背景には、古びた看板が見切れている。写真の中央で笑う佐々木と仁。そのすぐ隣に、もう一人、女性が立っている。女性は佐々木の肩に手を置いている。
顔の輪郭ははっきりしている。なのに、名前を思い出そうとした瞬間、頭の奥が妙に白くなった。
「……誰だ、これ」
仁が掠れた声で呟くと、佐々木は何も言わず、仁を見た。
「俺も、どうしても思い出せないんです。でも……三人だった気がするんですよ」
佐々木はスマートフォンを指先で軽く叩いた。
「そこだけ、変なんです」
仁は答えなかった。
背筋を冷たいものが這い上がる。有明堂が消えたときにも、同じ感覚があった。
三人いた。
そのことだけは、なぜか疑えなかった。
仁はスマートフォンから目を背けた。
視線の先に、机の端のタヌキがあった。
耳鳴りのような高音が、わずかに大きくなった気がした。タヌキの陶器の表面から、微かな振動が伝わってくる。
仁はタヌキの頭へそっと指をかけた。
「先生?」
返事ができなかった。
仁はタヌキの底面へ目を落とした。引き出しから取り出した接続ケーブルを、底面の端子へと差し込む。

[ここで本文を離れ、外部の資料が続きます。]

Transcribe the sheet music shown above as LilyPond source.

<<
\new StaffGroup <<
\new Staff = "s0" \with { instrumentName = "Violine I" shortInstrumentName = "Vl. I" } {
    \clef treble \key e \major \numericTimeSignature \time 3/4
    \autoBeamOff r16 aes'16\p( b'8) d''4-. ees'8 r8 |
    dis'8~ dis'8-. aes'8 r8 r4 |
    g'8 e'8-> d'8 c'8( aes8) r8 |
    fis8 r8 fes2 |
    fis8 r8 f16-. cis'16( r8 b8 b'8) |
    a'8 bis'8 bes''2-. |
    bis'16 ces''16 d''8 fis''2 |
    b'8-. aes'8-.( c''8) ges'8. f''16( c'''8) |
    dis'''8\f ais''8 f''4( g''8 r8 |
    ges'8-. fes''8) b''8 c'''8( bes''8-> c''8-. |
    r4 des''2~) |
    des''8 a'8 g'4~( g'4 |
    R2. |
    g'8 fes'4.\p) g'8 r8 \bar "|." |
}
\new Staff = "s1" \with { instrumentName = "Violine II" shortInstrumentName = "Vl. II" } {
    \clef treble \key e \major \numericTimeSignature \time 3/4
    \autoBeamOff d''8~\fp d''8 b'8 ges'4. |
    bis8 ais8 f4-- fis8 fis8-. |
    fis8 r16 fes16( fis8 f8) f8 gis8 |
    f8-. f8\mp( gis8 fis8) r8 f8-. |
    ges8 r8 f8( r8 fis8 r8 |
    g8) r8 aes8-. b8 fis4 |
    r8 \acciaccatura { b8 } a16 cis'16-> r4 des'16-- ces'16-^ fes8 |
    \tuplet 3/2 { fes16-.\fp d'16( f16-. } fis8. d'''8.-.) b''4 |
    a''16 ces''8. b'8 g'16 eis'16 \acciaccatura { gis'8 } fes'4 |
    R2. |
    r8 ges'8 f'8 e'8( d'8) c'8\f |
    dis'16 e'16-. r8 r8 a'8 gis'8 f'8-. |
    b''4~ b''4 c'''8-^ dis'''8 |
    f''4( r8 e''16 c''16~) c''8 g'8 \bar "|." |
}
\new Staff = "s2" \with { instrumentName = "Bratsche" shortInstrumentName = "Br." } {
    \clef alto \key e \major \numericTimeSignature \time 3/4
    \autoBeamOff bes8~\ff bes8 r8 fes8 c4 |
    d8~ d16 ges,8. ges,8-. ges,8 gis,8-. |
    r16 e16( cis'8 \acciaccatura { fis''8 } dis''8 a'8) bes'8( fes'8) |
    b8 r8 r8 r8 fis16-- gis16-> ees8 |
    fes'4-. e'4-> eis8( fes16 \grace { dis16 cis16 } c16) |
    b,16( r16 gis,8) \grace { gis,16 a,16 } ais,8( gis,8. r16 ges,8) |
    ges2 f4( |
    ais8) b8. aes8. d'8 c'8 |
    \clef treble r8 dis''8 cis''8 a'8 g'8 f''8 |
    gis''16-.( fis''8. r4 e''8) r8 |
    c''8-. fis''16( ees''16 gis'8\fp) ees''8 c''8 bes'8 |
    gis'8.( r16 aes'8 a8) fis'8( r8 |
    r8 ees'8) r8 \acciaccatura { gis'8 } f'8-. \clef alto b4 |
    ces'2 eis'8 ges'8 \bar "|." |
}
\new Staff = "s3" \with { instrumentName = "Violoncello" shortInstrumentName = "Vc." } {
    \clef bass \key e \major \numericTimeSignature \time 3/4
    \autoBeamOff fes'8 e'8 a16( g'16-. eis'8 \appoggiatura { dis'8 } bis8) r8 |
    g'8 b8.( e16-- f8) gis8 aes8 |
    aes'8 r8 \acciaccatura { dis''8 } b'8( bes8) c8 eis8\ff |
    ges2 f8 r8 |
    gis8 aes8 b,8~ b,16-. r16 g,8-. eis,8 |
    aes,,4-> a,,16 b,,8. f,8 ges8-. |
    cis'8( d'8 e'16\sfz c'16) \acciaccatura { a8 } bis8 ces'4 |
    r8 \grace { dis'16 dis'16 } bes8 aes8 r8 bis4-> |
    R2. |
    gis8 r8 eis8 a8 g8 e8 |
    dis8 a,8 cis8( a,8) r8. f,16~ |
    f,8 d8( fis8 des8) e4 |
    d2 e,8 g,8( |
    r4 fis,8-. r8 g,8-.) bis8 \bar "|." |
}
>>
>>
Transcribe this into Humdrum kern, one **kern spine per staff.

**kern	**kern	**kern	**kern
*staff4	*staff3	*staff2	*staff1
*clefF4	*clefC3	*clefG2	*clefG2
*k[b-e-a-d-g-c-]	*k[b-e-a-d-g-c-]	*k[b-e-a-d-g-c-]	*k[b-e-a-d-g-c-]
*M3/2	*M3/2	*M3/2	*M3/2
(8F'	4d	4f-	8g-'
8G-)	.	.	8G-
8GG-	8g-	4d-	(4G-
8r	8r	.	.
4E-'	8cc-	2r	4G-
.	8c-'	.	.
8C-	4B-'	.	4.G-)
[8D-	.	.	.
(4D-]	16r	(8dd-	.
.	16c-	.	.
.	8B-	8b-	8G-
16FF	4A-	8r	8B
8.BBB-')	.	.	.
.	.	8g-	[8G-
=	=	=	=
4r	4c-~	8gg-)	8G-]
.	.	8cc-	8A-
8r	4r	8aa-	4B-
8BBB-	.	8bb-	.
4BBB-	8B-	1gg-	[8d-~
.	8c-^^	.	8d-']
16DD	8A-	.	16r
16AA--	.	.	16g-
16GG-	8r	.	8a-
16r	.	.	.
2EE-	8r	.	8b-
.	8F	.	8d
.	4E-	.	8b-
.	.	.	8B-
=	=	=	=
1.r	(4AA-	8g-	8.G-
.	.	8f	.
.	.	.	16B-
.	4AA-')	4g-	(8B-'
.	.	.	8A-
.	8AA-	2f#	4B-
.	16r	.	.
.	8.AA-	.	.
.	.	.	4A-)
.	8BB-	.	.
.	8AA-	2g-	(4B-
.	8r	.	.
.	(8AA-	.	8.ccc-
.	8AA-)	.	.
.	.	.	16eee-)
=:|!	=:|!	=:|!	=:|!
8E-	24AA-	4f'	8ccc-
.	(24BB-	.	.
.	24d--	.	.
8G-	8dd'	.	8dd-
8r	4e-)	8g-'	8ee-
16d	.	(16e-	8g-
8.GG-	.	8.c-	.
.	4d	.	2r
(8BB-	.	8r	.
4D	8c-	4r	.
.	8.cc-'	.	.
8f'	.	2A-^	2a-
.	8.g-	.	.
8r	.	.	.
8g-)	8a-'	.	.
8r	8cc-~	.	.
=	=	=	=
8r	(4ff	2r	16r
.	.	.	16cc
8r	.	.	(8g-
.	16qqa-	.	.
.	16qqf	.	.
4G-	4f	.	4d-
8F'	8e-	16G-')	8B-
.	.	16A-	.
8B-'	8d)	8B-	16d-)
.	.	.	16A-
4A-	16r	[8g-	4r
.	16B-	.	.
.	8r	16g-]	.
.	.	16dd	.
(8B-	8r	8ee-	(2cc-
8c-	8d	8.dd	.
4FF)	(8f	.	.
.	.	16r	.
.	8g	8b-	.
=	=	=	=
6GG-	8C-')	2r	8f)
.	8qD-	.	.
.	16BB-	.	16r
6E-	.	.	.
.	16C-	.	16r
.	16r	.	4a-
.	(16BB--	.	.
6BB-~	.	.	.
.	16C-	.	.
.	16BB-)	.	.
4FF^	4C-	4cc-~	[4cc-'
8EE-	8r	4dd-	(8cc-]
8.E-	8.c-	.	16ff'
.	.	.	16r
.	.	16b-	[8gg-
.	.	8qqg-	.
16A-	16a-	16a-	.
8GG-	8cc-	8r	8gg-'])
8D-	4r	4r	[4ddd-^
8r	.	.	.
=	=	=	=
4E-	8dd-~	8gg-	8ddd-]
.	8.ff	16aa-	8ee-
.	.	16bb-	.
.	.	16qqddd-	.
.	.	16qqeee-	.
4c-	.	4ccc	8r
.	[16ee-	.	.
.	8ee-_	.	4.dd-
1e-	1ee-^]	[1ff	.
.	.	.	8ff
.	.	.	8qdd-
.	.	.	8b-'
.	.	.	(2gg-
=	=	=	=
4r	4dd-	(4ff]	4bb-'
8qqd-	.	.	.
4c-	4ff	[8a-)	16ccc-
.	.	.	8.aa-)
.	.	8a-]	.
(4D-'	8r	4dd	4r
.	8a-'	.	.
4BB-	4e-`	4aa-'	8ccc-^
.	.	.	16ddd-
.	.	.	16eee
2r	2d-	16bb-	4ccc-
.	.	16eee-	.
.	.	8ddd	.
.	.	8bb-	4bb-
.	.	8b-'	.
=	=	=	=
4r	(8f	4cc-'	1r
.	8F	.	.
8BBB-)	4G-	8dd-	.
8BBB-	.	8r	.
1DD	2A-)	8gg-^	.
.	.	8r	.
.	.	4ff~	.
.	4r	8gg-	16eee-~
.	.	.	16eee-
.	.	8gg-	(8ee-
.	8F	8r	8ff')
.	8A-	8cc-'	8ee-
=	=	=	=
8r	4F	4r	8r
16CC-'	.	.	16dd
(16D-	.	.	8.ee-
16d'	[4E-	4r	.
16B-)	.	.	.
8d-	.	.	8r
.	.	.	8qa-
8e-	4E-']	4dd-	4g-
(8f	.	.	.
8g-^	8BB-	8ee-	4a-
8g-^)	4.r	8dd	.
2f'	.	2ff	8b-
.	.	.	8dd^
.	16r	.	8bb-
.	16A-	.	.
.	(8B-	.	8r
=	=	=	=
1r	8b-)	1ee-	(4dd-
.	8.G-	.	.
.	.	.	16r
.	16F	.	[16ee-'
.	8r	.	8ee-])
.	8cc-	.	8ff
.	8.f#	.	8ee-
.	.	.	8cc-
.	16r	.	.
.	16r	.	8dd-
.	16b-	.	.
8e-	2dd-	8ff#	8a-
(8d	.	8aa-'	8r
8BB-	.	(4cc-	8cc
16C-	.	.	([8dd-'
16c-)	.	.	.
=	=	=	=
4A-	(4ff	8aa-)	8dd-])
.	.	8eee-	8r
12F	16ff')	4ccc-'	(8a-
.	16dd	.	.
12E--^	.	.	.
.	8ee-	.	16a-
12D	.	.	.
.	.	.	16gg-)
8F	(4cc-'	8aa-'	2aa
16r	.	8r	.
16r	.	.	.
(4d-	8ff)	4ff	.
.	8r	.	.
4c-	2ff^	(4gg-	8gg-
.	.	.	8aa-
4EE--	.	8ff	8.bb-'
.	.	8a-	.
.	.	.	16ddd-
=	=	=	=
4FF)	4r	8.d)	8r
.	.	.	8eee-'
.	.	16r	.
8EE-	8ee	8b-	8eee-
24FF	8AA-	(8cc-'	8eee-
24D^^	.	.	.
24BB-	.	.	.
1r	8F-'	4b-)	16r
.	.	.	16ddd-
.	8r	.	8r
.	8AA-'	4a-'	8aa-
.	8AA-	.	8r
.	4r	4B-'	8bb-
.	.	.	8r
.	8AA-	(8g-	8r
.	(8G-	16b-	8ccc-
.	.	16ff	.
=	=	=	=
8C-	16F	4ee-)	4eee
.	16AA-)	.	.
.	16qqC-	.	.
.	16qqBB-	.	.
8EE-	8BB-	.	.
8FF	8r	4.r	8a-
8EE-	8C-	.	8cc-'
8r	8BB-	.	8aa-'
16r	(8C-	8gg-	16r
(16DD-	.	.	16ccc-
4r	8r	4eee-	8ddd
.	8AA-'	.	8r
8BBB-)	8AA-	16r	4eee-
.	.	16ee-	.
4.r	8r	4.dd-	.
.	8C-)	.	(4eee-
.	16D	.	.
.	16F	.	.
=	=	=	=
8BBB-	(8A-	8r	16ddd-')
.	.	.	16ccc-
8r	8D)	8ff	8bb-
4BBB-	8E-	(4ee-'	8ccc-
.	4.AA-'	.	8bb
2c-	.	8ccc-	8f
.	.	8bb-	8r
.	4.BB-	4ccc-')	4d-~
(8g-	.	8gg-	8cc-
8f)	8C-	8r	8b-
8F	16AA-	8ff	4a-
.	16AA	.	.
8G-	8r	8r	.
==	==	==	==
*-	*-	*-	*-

しかし、画面が切り替わることも、新しいログが走り出すこともない。
ただタヌキの耳鳴りのような高音が、わずかに波打った。
仁がケーブルを抜く。
小さな画面には何も表示されていない。
それなのに、接続履歴の項目には「接続時間 00:00:00」とだけ残っていた。
佐々木が帰ったあと、仁は書棚から学籍インデックスを取り出し、資料室の隅でページをめくっていた。その背後で、足音が一つ止まった。
振り返ると、五代暦がそこに立っていた。彼女は手元の古い学籍インデックスの端を指先で押さえ、いつもの平板な声で言った。
「先生」
「なんだ」
「三年前のこの年度、記録だと最初から二名になってますけど」
仁は息を呑んだ。
「……お前も、気づいているのか」
「何にですか?」
暦は首を傾げた。
「いや……何でもない」
暦はそれ以上追及せず、ただ資料の束を抱えたまま、静かに廊下の影へと去っていった。